22 Any measure imposing sanctions has, by definition, consequences which affect the right to property and the freedom to pursue a trade or business, thereby causing harm to persons who are in no way responsible for the situation which led to the adoption of the sanctions.
23 Moreover, the importance of the aims pursued by the regulation at issue is such as to justify negative consequences, even of a substantial nature, for some operators.
24 The provisions of Regulation No 990/93 contribute in particular to the implementation at Community level of the sanctions against the Federal Republic of Yugoslavia adopted, and later strengthened, by several resolutions of the Security Council of the United Nations. The third recital in the preamble to Regulation No 990/93 states that "the prolonged direct and indirect activities of the Federal Republic of Yugoslavia (Serbia and Montenegro) in, and with regard to, the Republic of Bosnia-Herzegovina are the main cause for the dramatic developments in the Republic of Bosnia-Herzegovina"; the fourth recital states that "a continuation of these activities will lead to further unacceptable loss of human life and material damage and to a further breach of international peace and security in the region"; and the seventh recital states that "the Bosnian Serb party has hitherto not accepted, in full, the peace plan of the International Conference on the Former Yugoslavia in spite of appeals thereto by the Security Council".
25 It is in the light of those circumstances that the aim pursued by the sanctions assumes especial importance, which is, in particular, in terms of Regulation No 990/93 and more especially the eighth recital in the preamble thereto, to dissuade the Federal Republic of Yugoslavia from "further violating the integrity and security of the Republic of Bosnia-Herzegovina and to induce the Bosnian Serb party to cooperate in the restoration of peace in this Republic".
26 As compared with an objective of general interest so fundamental for the international community, which consists in putting an end to the state of war in the region and to the massive violations of human rights and humanitarian international law in the Republic of Bosnia-Herzegovina, the impounding of the aircraft in question, which is owned by an undertaking based in or operating from the Federal Republic of Yugoslavia, cannot be regarded as inappropriate or disproportionate.

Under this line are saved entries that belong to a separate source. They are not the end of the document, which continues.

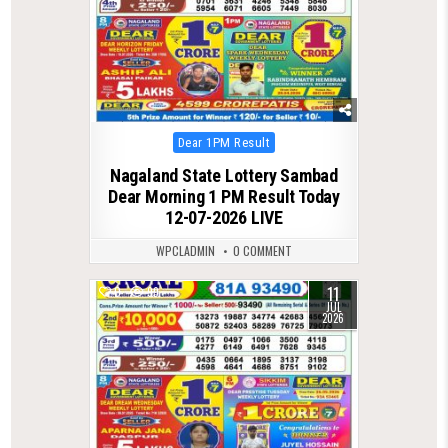
Posted
Dear 1PM Result
in
Nagaland State Lottery Sambad
Dear Morning 1 PM Result Today
12-07-2026 LIVE
WPCLADMIN
0 COMMENT
11
0
99
JUL
2026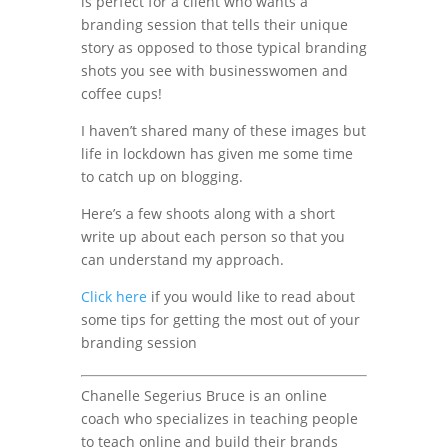
is perfect for a client who wants a
branding session that tells their unique
story as opposed to those typical branding
shots you see with businesswomen and
coffee cups!
I haven’t shared many of these images but
life in lockdown has given me some time
to catch up on blogging.
Here’s a few shoots along with a short
write up about each person so that you
can understand my approach.
Click here
if you would like to read about
some tips for getting the most out of your
branding session
Chanelle Segerius Bruce is an online
coach who specializes in teaching people
to teach online and build their brands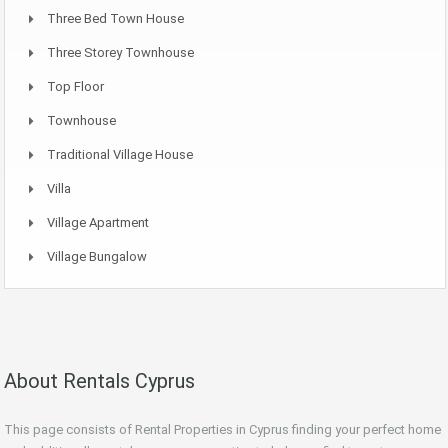
Three Bed Town House
Three Storey Townhouse
Top Floor
Townhouse
Traditional Village House
Villa
Village Apartment
Village Bungalow
About Rentals Cyprus
This page consists of Rental Properties in Cyprus finding your perfect home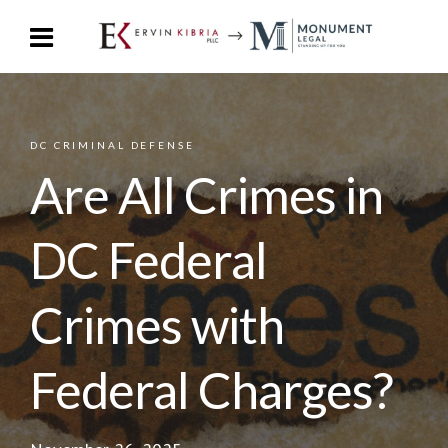
DC CRIMINAL DEFENSE
Are All Crimes in
DC Federal
Crimes with
Federal Charges?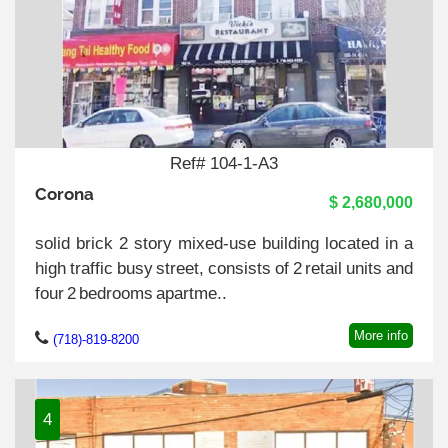
Ref# 104-1-A3
Corona
$ 2,680,000
solid brick 2 story mixed-use building located in a
high traffic busy street, consists of 2 retail units and
four 2 bedrooms apartme..
More info
(718)-819-8200
4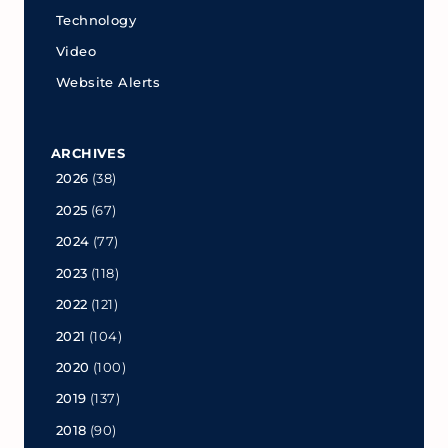
Technology
Video
Website Alerts
ARCHIVES
2026
(38)
2025
(67)
2024
(77)
2023
(118)
2022
(121)
2021
(104)
2020
(100)
2019
(137)
2018
(90)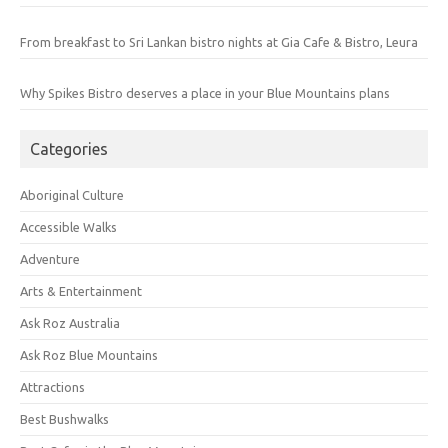
From breakfast to Sri Lankan bistro nights at Gia Cafe & Bistro, Leura
Why Spikes Bistro deserves a place in your Blue Mountains plans
Categories
Aboriginal Culture
Accessible Walks
Adventure
Arts & Entertainment
Ask Roz Australia
Ask Roz Blue Mountains
Attractions
Best Bushwalks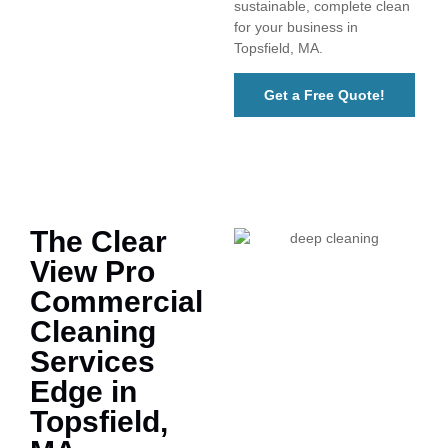
sustainable, complete clean
for your business in
Topsfield, MA.
Get a Free Quote!
The Clear
View Pro
Commercial
Cleaning
Services
Edge in
Topsfield,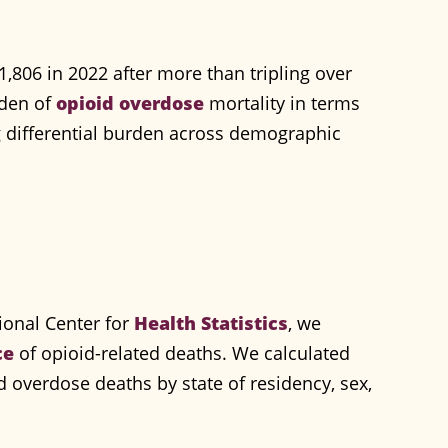
1,806 in 2022 after more than tripling over
rden of
opioid overdose
mortality in terms
ng differential burden across demographic
ional Center for
Health Statistics
, we
ce
of opioid-related deaths. We calculated
oid overdose deaths by state of residency, sex,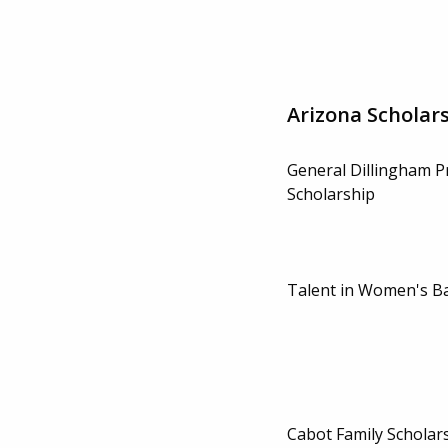
Arizona Scholar
General Dillingham P
Scholarship
Talent in Women's Ba
Cabot Family Scholar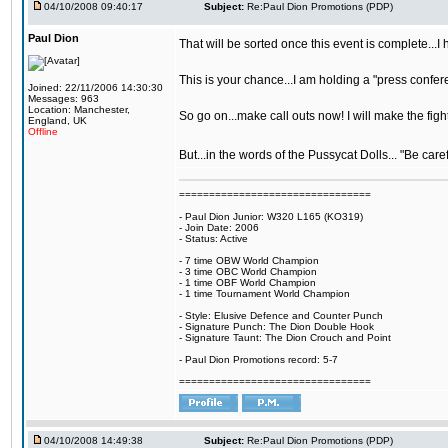
04/10/2008 09:40:17
Subject:
Re:Paul Dion Promotions (PDP)
Paul Dion
That will be sorted once this event is complete...
This is your chance...I am holding a "press confere
Joined: 22/11/2006 14:30:30
Messages: 963
Location: Manchester,
So go on...make call outs now! I will make the figh
England, UK
Offline
But...in the words of the Pussycat Dolls... "Be care
================================
- Paul Dion Junior: W320 L165 (KO319)
- Join Date: 2006
- Status: Active
- 7 time OBW World Champion
- 3 time OBC World Champion
- 1 time OBF World Champion
- 1 time Tournament World Champion
- Style: Elusive Defence and Counter Punch
- Signature Punch: The Dion Double Hook
- Signature Taunt: The Dion Crouch and Point
- Paul Dion Promotions record: 5-7
================================
04/10/2008 14:49:38
Subject:
Re:Paul Dion Promotions (PDP)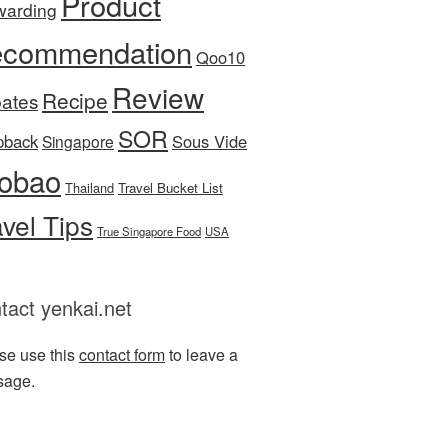
Product
warding
commendation
Qoo10
Review
Recipe
ates
SOR
pback
Sous Vide
Singapore
obao
Thailand
Travel Bucket List
avel Tips
True Singapore Food
USA
tact yenkai.net
se use this
contact form
to leave a
sage.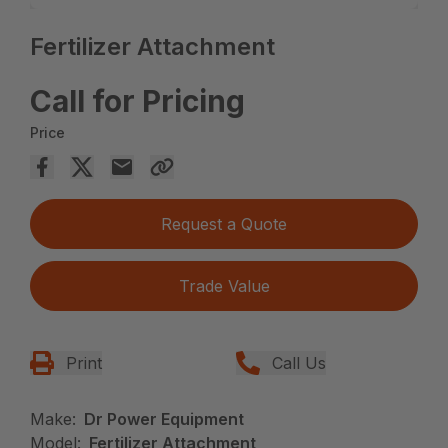
Fertilizer Attachment
Call for Pricing
Price
Request a Quote
Trade Value
Print
Call Us
Make:
Dr Power Equipment
Model:
Fertilizer Attachment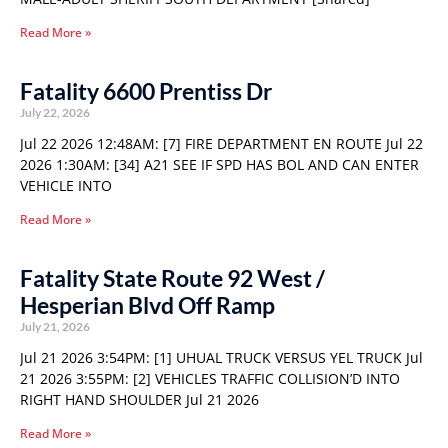
Read More »
Fatality 6600 Prentiss Dr
July 22, 2026
Jul 22 2026 12:48AM: [7] FIRE DEPARTMENT EN ROUTE Jul 22
2026 1:30AM: [34] A21 SEE IF SPD HAS BOL AND CAN ENTER
VEHICLE INTO
Read More »
Fatality State Route 92 West /
Hesperian Blvd Off Ramp
July 21, 2026
Jul 21 2026 3:54PM: [1] UHUAL TRUCK VERSUS YEL TRUCK Jul
21 2026 3:55PM: [2] VEHICLES TRAFFIC COLLISION’D INTO
RIGHT HAND SHOULDER Jul 21 2026
Read More »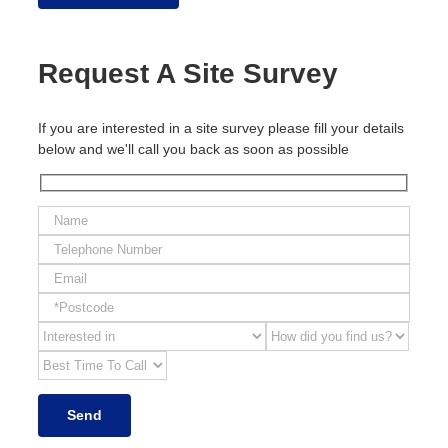
Request A Site Survey
If you are interested in a site survey please fill your details
below and we'll call you back as soon as possible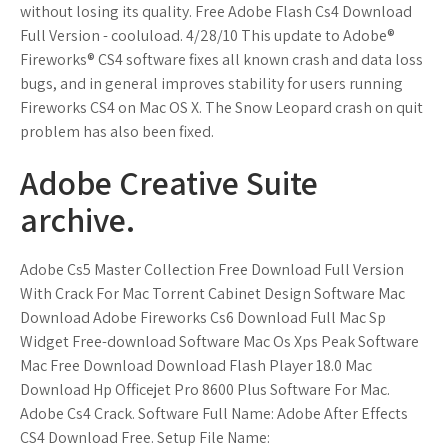
without losing its quality. Free Adobe Flash Cs4 Download
Full Version - cooluload. 4/28/10 This update to Adobe®
Fireworks® CS4 software fixes all known crash and data loss
bugs, and in general improves stability for users running
Fireworks CS4 on Mac OS X. The Snow Leopard crash on quit
problem has also been fixed.
Adobe Creative Suite
archive.
Adobe Cs5 Master Collection Free Download Full Version
With Crack For Mac Torrent Cabinet Design Software Mac
Download Adobe Fireworks Cs6 Download Full Mac Sp
Widget Free-download Software Mac Os Xps Peak Software
Mac Free Download Download Flash Player 18.0 Mac
Download Hp Officejet Pro 8600 Plus Software For Mac.
Adobe Cs4 Crack. Software Full Name: Adobe After Effects
CS4 Download Free. Setup File Name: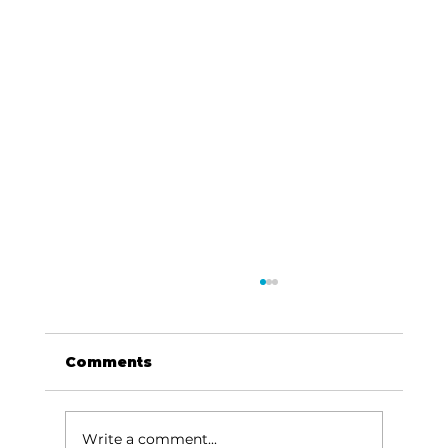
Comments
Write a comment...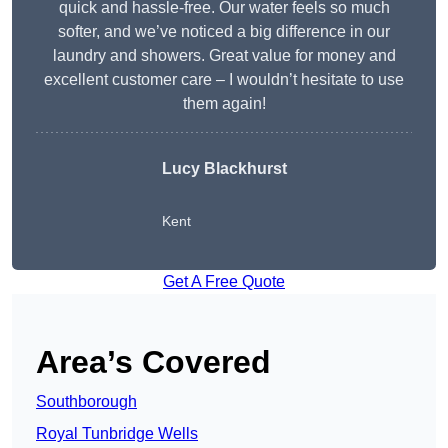
quick and hassle-free. Our water feels so much
softer, and we’ve noticed a big difference in our
laundry and showers. Great value for money and
excellent customer care – I wouldn’t hesitate to use
them again!
Lucy Blackhurst
Kent
Get A Free Quote
Area’s Covered
Southborough
Royal Tunbridge Wells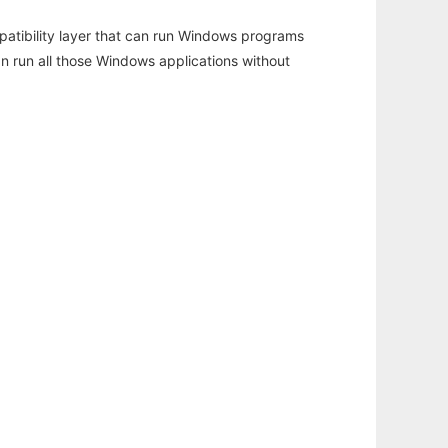
atibility layer that can run Windows programs
an run all those Windows applications without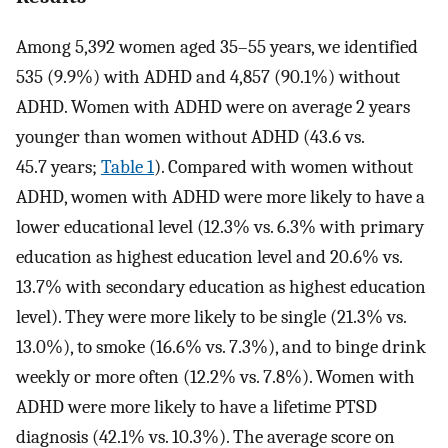
Among 5,392 women aged 35–55 years, we identified
535 (9.9%) with ADHD and 4,857 (90.1%) without
ADHD. Women with ADHD were on average 2 years
younger than women without ADHD (43.6 vs.
45.7 years;
Table 1
). Compared with women without
ADHD, women with ADHD were more likely to have a
lower educational level (12.3% vs. 6.3% with primary
education as highest education level and 20.6% vs.
13.7% with secondary education as highest education
level). They were more likely to be single (21.3% vs.
13.0%), to smoke (16.6% vs. 7.3%), and to binge drink
weekly or more often (12.2% vs. 7.8%). Women with
ADHD were more likely to have a lifetime PTSD
diagnosis (42.1% vs. 10.3%). The average score on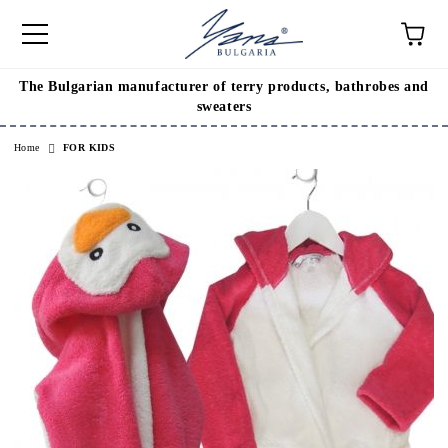
The Bulgarian manufacturer of terry products, bathrobes and
e
sweaters
Home
FOR KIDS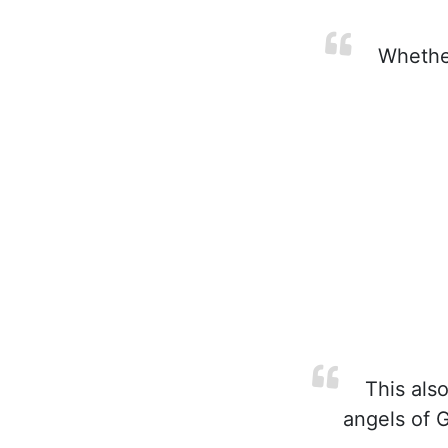
Whether
This also
angels of G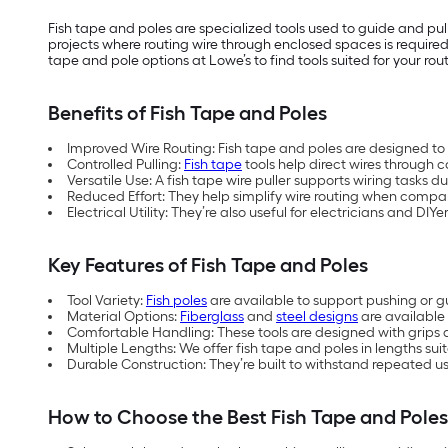
Fish tape and poles are specialized tools used to guide and pul
projects where routing wire through enclosed spaces is required.
tape and pole options at Lowe’s to find tools suited for your rout
Benefits of Fish Tape and Poles
Improved Wire Routing: Fish tape and poles are designed to
Controlled Pulling:
Fish tape
tools help direct wires through c
Versatile Use: A fish tape wire puller supports wiring tasks d
Reduced Effort: They help simplify wire routing when comp
Electrical Utility: They’re also useful for electricians and DIY
Key Features of Fish Tape and Poles
Tool Variety:
Fish poles
are available to support pushing or g
Material Options:
Fiberglass
and
steel designs
are available 
Comfortable Handling: These tools are designed with grips
Multiple Lengths: We offer fish tape and poles in lengths suit
Durable Construction: They’re built to withstand repeated use
How to Choose the Best Fish Tape and Pole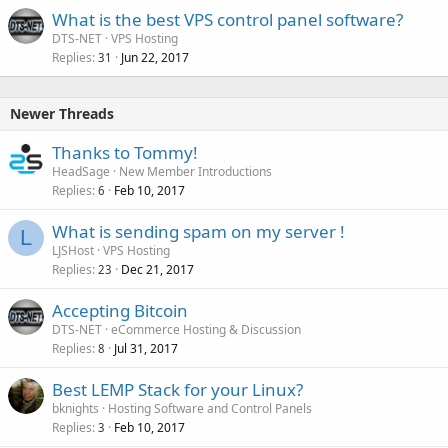
What is the best VPS control panel software?
DTS-NET
VPS Hosting
Replies
Jun 22, 2017
31
Newer Threads
Thanks to Tommy!
HeadSage
New Member Introductions
Replies
Feb 10, 2017
6
What is sending spam on my server !
L
LJSHost
VPS Hosting
Replies
Dec 21, 2017
23
Accepting Bitcoin
DTS-NET
eCommerce Hosting & Discussion
Replies
Jul 31, 2017
8
Best LEMP Stack for your Linux?
bknights
Hosting Software and Control Panels
Replies
Feb 10, 2017
3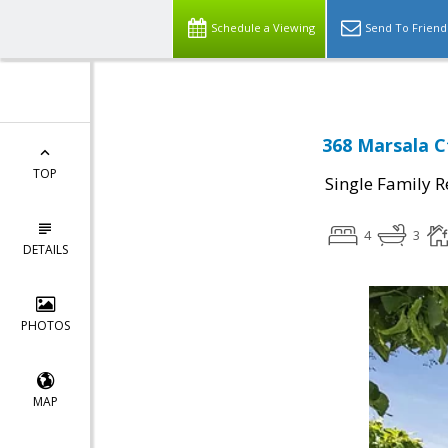
Schedule a Viewing
Send To Friend
368 Marsala C
TOP
Single Family R
4
3
DETAILS
PHOTOS
MAP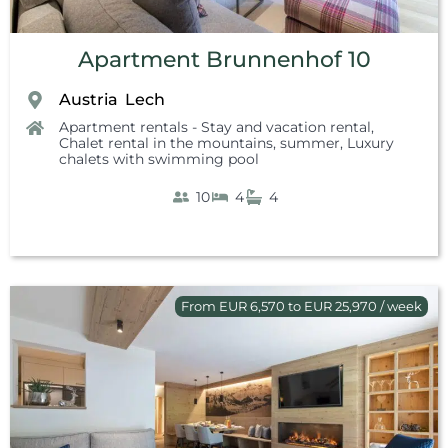
Apartment Brunnenhof 10
Austria
Lech
,
Apartment rentals - Stay and vacation rental
,
Chalet rental in the mountains, summer
,
Luxury
chalets with swimming pool
10
4
4
From EUR 6,570 to EUR 25,970 / week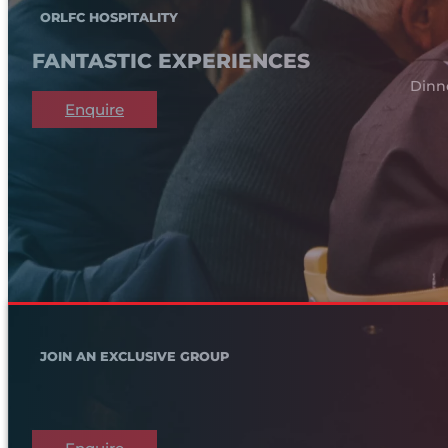
ORLFC HOSPITALITY
FANTASTIC EXPERIENCES
Dinn
Enquire
JOIN AN EXCLUSIVE GROUP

27 The answer to the Supreme Court' s question must therefore be that Article 8 of Regulation No 990/93 applies to an aircraft which is owned by an undertaking based in or operating from the Federal Republic of Yugoslavia (Serbia and Montenegro), even though the owner has leased it for four years to another undertaking, neither based in nor operating from that republic and in which no person or undertaking based in or operating from that republic has a majority or controlling interest.
Costs
28 The costs incurred by the Danish and Austrian Governments and the Commission of the European Communities, which have submitted observations to the Court, are not recoverable. Since these proceedings are, for the parties to the main proceedings, a step in the action pending before the national court, the decision on costs is a matter for that court.
On those grounds,
THE COURT,
in answer to the question referred to it by the Supreme Court of Ireland, by order of 12 February 1995, hereby rules:
Article 8 of Council Regulation (EEC) No 990/93 of 26 April 1993 concerning trade between the European Economic Community and the Federal Republic of Yugoslavia (Serbia and Montenegro) applies to an aircraft which is owned by an undertaking based in or operating from the Federal Republic of Yugoslavia (Serbia and Montenegro), even though the owner has leased it for four years to another undertaking, neither based in nor operating from that republic and in which no person or undertaking based in or operating from that republic has a majority or controlling interest.